DATA SHOWN >>
━━━━━━━━
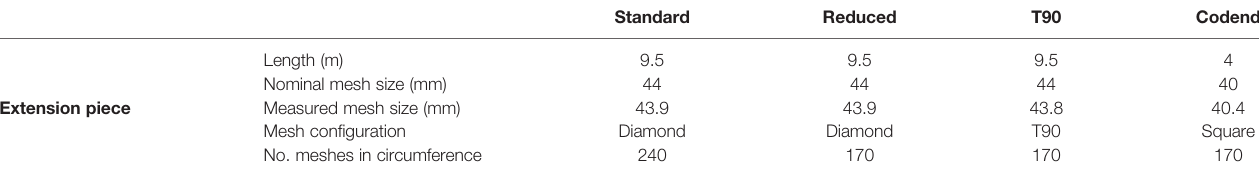
TABLE 1 | Technical features of the extension piece plus codend of the three net con fi gurations (Standard, Reduced, T90) tested in the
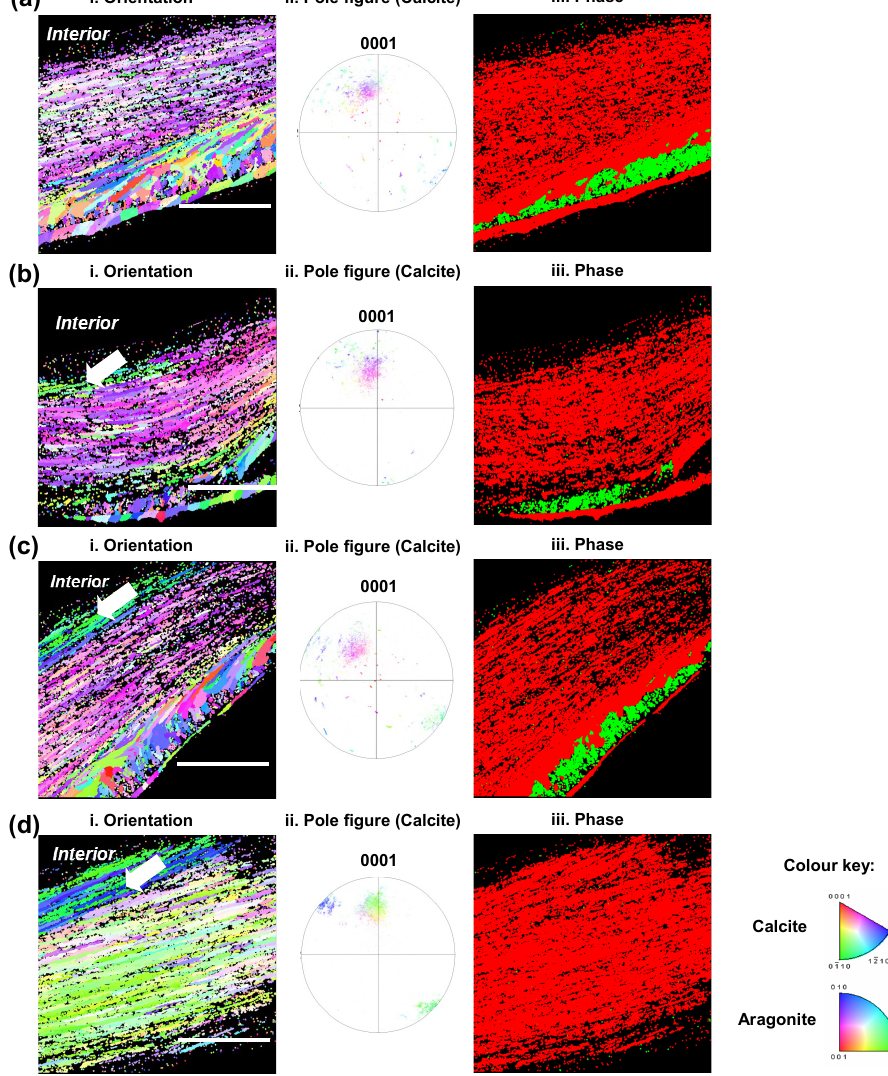
Figure 4. Electron back-scattered diffraction analyses of shells grown for 35 days at control pH 8.1 (a) , treatment pH 7.8 (b) , pH 7.5 (c) and pH 7.2 (d) . Crystallographic orientation maps (left column) of calcite crystals in reference to the { 0001 } plane and aragonite crystals in reference to the { 001 } plane. Crystallographic planes of calcite are colour-coded according to the normal crystallographic direction shown in the colour key (Perez-Huerta and Cusack, 2009). Pole figures for calcite (centre column) corresponding to the crystallographic orientation maps with the same colour key. The right column shows the phase maps of calcite exhibited in red and aragonite in green. The white arrow denotes a change in colour of 5 to 10 marginal foliated laminates. Scale bar =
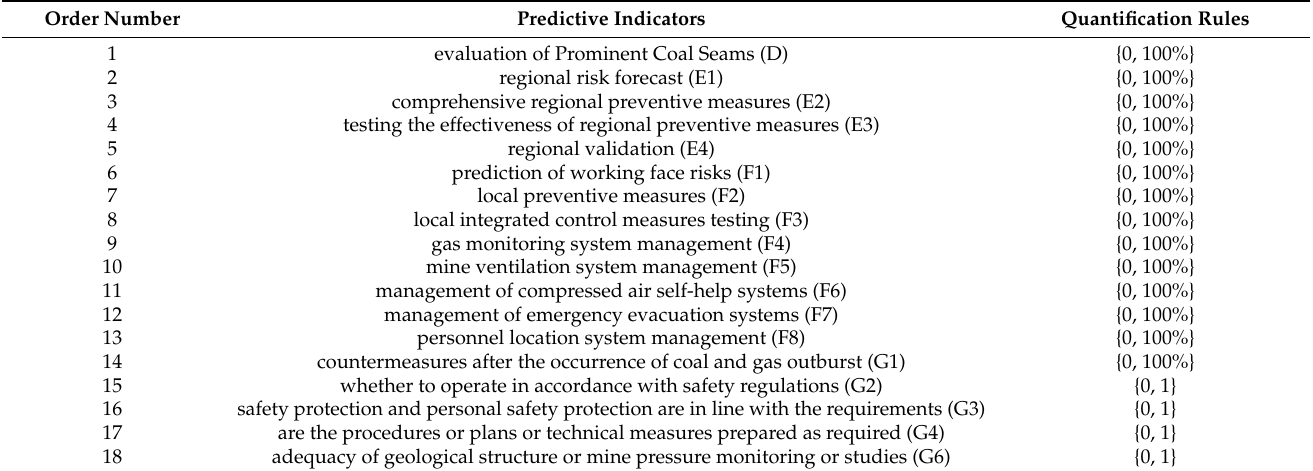
Table 5. Quantification rules for qualitative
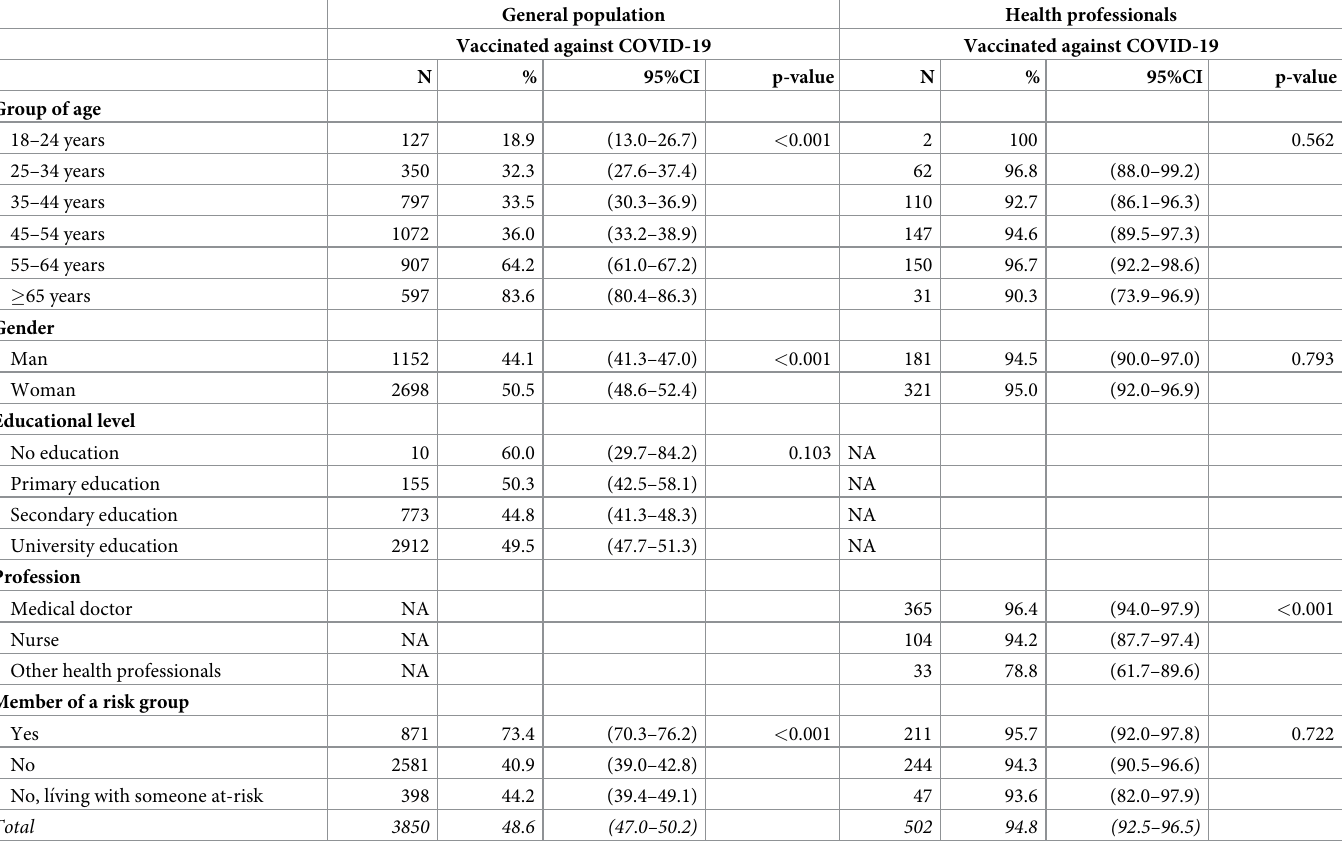
Table 2. Prevalence of vaccination against COVID-19 depending on sociodemographic and health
━━━━━━━━
EXERCISE PROMPT >> The required output is the span of lines from the line with "Table 5. Quantification rules for qualitative" through the final line of the listing above, reproduced exactly, minus the pictures.

ANSWER TO THE PROBLEM >>
Table 5. Quantification rules for qualitative
Table 2. Prevalence of vaccination against COVID-19 depending on sociodemographic and health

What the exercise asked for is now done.